Exercise ->
From the first line to the last, write out the listing exactly.

Records provided ->
* * *
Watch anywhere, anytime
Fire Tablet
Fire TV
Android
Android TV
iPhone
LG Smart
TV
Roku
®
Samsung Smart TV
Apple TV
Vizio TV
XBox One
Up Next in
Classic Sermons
* * *
Solution to the problem ->
Watch anywhere, anytime
Fire Tablet
Fire TV
Android
Android TV
iPhone
LG Smart
TV
Roku
®
Samsung Smart TV
Apple TV
Vizio TV
XBox One
Up Next in
Classic Sermons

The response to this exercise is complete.